▶ _THINGS TO DO_
1. Print the section of the device therapy text that begins with the words containing "Current guidelines recommend" and ends with "normal ventricular activity.", copied word for word.
2. Answer these questions from the device therapy text, giving each answer on its own line with the same letter:
(a) How many patients were in the case series reported by Calvagna and Valsecchi?
(b) How long did the chronic animal implants last in the larger animal studies?
(c) What risk can come from oversensing of the paced rhythm?
3. According to the device therapy text, why is routine defibrillation testing especially important when an S-ICD is used together with a pacemaker? Explain in one to three sentences.

It is also important to highlight some other potential limitations to the use of LP therapy as the first approach in cardiac sarcoidosis patients. Pacing indications in cardiac sarcoidosis patients are most likely due to high-grade AV block, favoring dual-chamber pacing as opposed to single-chamber (VVI) pacing, making VVI LP less ideal. However, with the current advances in LP technologies, such as the atrial sensing/ventricular pacing capabilities of Micra™, a leadless pacemaker developed by Medtronic (Minneapolis, MN, USA), and the introduction of AVEIR™, the dual-chamber LP system developed by Abbott (Chicago, IL, USA), LP can be used to deliver dual-chamber pacing, similar to TV pacing systems. Also, in the presence of a pacing indication with the concomitant presence of left ventricular (LV) impairment, guidelines recommend offering patients pacing modalities that avoid the possibility of pacemaker-induced deterioration of LV function, such as biventricular or conduction system pacing, especially those with an anticipated high burden of pacing requirement. In their current form, leadless pacemakers do not provide biventricular or physiological pacing, although further advances in the technologies are eagerly anticipated to overcome this significant limitation.

Combined device therapy

Combining an S-ICD with a leadless pacemaker could yield a viable therapy option for patients who would benefit the most from the absence of intravascular leads. This represents a novel concept for the management of such patients in whom device therapy could be further personalized to current and future needs. However, this would essentially require reliable device–device communication. The safety and efficacy of S-ICD–leadless pacemaker device-to-device communication has been evaluated previously in animal studies and was first reported in 2016.27 Since then, larger animal studies have been published evaluating the performance of combining LP with an S-ICD in acute as well as chronic (3 months) animal implants. The results of the evaluations were promising, showing stable communication thresholds between the devices throughout the 3-month study.28 Although animal model evaluations can be a useful surrogate when human evaluation is not feasible or ethical, animal models cannot fully replicate human anatomy.

There is a paucity of literature on the use of combined leadless and S-ICD device therapy in human subjects, and published papers are mainly limited to case reports.2935 In a case series reported by Calvagna and Valsecchi, a total of 13 patients, 11 with prior TV-ICD infection and 2 with high-risk features for infection, were implanted with both S-ICDs and leadless pacemakers. Both procedures were done in the same setting following device extraction and infection resolution in the patients with prior infected ICDs. The defibrillation testing was effective, and there were no issues with S-ICD sensing. Furthermore, no complications or infections were reported during a median follow-up of 35 months. The authors concluded that simultaneous implantation of an S-ICD and leadless pacemaker is feasible and safe in patients at an elevated risk of infection requiring both ICD and pacing therapy.36

It is important to highlight that, once an S-ICD is paired with a concomitant LP system, the system loses some of its safety advantages pertaining to the risks of implanting an LP system—specifically, vascular injury, cardiac perforation, and tamponade. In addition, there are some valid concerns associated with the use of both devices together, as the effect of pacing on the sensing process of the S-ICD is not well studied. Previous investigations have demonstrated that pacing changes the morphology and amplitudes of different electrocardiogram components. Even when a patient passes S-ICD screening, it is possible that paced rhythm can affect the sensing capabilities of a concomitantly implanted S-ICD. In this case, there is a potential risk of inappropriate shock due to oversensing of the paced rhythm. We have previously demonstrated through a pilot study that it is at least theoretically feasible in most patients to concomitantly use both devices if we adopt a personalized device therapy approach, where the implantation procedure for the devices and their respective programming need to be tailored for every individual patient.37

Current guidelines recommend routine defibrillation testing in recipients of S-ICDs unless there is a clear contraindication.38 This is particularly important in the presence of a concomitant pacemaker, whether leadless or traditional. This is to ensure that the S-ICD does not inadvertently withhold therapy in the event of ventricular fibrillation after misinterpreting pacing spikes as normal ventricular activity.

▶ _DATA SUPPLIED_
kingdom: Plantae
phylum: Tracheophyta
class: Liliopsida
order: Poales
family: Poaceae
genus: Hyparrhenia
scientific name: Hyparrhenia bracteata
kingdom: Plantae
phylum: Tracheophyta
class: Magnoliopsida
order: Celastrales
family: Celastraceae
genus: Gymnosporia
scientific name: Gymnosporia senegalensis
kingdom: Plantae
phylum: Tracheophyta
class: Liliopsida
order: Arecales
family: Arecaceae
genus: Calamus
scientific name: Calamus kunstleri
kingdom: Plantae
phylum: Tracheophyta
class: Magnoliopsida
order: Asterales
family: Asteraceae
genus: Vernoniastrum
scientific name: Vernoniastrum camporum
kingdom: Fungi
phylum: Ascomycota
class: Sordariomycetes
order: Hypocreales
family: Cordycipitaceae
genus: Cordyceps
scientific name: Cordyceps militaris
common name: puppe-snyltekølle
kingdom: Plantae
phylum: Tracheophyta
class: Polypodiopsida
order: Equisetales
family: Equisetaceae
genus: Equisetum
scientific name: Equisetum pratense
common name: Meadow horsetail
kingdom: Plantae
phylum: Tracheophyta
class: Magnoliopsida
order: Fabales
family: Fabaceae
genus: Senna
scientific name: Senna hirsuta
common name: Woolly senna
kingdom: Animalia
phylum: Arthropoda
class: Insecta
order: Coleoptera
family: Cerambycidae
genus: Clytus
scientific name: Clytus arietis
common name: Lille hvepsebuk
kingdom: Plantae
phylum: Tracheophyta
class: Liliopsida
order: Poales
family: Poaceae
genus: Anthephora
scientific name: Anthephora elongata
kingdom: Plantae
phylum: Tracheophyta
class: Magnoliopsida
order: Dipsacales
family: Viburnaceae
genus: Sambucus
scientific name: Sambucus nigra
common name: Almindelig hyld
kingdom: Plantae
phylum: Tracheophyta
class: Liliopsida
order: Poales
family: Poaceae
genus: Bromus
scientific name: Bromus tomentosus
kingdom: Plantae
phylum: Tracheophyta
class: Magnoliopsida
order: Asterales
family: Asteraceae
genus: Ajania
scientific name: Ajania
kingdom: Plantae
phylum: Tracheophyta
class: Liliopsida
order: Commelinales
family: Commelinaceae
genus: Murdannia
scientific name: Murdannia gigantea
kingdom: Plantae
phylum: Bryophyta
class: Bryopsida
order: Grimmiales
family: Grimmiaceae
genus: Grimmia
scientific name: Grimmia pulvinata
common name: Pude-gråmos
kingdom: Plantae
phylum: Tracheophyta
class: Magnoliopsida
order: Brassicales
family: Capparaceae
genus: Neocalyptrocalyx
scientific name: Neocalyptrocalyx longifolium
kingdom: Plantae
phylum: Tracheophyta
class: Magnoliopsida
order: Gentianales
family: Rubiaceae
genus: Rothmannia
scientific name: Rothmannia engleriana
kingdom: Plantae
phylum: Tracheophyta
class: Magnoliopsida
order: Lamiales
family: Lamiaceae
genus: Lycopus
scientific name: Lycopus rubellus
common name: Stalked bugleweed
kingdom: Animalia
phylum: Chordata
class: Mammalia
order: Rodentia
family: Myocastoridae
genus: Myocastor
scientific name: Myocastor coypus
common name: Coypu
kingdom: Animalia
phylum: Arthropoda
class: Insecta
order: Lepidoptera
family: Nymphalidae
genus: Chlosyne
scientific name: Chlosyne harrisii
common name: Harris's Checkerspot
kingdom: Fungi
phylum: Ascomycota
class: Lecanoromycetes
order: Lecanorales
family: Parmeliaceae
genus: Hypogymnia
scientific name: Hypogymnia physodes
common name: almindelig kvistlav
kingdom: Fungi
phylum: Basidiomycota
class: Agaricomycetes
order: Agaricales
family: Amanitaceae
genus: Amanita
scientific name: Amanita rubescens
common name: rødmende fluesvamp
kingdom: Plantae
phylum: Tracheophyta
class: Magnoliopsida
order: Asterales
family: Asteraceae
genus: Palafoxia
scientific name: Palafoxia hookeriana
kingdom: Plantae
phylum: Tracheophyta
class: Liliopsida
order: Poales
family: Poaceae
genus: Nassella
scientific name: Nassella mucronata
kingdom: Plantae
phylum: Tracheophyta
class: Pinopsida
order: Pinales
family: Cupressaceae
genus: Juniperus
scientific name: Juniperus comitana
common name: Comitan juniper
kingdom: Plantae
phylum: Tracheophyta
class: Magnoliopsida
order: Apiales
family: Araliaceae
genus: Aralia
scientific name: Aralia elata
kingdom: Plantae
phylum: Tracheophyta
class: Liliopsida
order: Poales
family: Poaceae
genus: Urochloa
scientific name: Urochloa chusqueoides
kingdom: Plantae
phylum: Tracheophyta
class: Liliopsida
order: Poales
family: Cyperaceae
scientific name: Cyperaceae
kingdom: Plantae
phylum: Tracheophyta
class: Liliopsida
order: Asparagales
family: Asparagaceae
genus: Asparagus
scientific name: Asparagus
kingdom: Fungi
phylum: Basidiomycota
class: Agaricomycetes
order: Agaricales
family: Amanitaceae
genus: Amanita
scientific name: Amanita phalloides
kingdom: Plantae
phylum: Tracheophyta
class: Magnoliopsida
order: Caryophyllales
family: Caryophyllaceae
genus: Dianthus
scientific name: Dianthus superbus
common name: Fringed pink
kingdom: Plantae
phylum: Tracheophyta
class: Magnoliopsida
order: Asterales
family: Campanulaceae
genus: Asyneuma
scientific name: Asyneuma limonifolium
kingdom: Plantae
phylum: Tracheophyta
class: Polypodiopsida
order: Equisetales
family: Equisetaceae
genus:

▶ _PER-TASK ANSWERS_
1.
Current guidelines recommend routine defibrillation testing in recipients of S-ICDs unless there is a clear contraindication.38 This is particularly important in the presence of a concomitant pacemaker, whether leadless or traditional. This is to ensure that the S-ICD does not inadvertently withhold therapy in the event of ventricular fibrillation after misinterpreting pacing spikes as normal ventricular activity.

2.
(a) 13 patients.
(b) 3 months.
(c) An inappropriate shock.

3. The testing makes sure the S-ICD does not mistakenly withhold therapy during ventricular fibrillation. Without it, the S-ICD might misread pacing spikes as normal ventricular activity.